**SUPPLIED RECORDS**
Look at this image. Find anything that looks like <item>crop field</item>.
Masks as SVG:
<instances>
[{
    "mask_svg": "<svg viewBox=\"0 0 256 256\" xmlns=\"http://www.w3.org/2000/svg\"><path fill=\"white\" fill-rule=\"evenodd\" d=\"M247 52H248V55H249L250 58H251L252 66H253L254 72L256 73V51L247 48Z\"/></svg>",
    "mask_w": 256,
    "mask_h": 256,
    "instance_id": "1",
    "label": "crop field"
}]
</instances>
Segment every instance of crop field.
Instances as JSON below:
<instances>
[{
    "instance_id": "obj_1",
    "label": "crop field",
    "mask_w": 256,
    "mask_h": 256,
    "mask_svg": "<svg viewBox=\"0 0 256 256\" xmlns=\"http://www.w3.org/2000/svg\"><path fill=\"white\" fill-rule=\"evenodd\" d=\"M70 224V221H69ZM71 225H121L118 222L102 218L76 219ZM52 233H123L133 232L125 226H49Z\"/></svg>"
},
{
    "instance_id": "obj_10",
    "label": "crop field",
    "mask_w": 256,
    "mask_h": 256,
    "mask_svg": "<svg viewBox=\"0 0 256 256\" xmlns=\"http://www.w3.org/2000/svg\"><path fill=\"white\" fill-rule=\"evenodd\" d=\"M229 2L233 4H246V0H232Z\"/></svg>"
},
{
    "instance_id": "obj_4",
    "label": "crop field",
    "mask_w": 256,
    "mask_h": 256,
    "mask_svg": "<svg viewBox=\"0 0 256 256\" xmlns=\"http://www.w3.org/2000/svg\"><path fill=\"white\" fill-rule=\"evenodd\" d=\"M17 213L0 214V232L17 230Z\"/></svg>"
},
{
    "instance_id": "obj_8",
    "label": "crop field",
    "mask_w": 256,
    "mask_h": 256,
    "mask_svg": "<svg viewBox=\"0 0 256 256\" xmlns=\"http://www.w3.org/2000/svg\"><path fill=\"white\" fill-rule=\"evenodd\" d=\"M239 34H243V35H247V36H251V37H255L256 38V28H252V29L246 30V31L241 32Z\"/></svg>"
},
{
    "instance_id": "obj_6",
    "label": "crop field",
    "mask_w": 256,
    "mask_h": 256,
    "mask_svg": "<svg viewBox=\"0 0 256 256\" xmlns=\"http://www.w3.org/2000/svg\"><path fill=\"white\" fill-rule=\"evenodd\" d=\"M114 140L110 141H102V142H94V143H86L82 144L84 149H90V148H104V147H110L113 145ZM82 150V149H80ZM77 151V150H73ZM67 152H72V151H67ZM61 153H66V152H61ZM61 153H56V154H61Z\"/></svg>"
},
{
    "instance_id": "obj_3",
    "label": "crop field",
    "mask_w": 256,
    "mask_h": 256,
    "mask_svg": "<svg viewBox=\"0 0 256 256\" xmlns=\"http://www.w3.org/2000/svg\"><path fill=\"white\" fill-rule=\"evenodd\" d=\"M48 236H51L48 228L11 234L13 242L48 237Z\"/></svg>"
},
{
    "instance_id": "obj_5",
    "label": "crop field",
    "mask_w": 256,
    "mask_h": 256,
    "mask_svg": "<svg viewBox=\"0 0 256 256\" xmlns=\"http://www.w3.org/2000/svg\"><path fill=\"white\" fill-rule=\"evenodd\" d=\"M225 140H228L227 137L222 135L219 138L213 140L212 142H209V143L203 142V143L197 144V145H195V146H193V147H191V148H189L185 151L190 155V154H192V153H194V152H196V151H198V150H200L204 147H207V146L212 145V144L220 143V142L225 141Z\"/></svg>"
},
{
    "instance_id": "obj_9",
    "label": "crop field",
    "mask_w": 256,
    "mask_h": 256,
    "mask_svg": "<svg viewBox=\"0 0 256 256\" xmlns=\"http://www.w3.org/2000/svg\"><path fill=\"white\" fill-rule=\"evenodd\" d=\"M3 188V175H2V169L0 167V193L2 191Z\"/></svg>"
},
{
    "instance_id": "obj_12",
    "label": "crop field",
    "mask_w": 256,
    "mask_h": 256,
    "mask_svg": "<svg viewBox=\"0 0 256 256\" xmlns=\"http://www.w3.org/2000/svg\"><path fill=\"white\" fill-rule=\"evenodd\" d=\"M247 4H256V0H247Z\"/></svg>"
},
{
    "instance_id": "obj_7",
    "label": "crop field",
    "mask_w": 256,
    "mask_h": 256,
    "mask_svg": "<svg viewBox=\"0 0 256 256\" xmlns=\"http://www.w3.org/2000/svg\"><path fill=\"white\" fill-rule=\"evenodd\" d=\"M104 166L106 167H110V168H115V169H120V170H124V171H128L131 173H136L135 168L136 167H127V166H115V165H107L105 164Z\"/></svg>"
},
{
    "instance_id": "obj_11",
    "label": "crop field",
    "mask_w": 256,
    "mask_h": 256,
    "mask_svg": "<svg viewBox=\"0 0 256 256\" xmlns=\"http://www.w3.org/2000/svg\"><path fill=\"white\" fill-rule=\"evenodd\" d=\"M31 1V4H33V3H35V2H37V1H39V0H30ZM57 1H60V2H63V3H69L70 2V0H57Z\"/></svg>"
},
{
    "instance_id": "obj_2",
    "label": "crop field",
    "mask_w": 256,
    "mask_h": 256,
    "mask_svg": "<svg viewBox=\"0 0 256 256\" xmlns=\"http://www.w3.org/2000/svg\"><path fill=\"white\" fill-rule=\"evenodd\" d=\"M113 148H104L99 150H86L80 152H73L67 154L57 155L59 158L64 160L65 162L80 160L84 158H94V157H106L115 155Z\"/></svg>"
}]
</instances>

**WRITTEN PROBLEM**
Recast the records as a Markdown table with a Row column holding each line's number and a Line column holding the line itself, starting at the first line and ending at the line that contains "52H248V55H249L250 58H251L252 66H253L254". Leave out any blank lines.

**ANSWER TO THE EXERCISE**
| Row | Line |
|---|---|
| 1 | Look at this image. Find anything that looks like <item>crop field</item>. |
| 2 | Masks as SVG: |
| 3 | <instances> |
| 4 | [{ |
| 5 |     "mask_svg": "<svg viewBox=\"0 0 256 256\" xmlns=\"http://www.w3.org/2000/svg\"><path fill=\"white\" fill-rule=\"evenodd\" d=\"M247 52H248V55H249L250 58H251L252 66H253L254 72L256 73V51L247 48Z\"/></svg>", |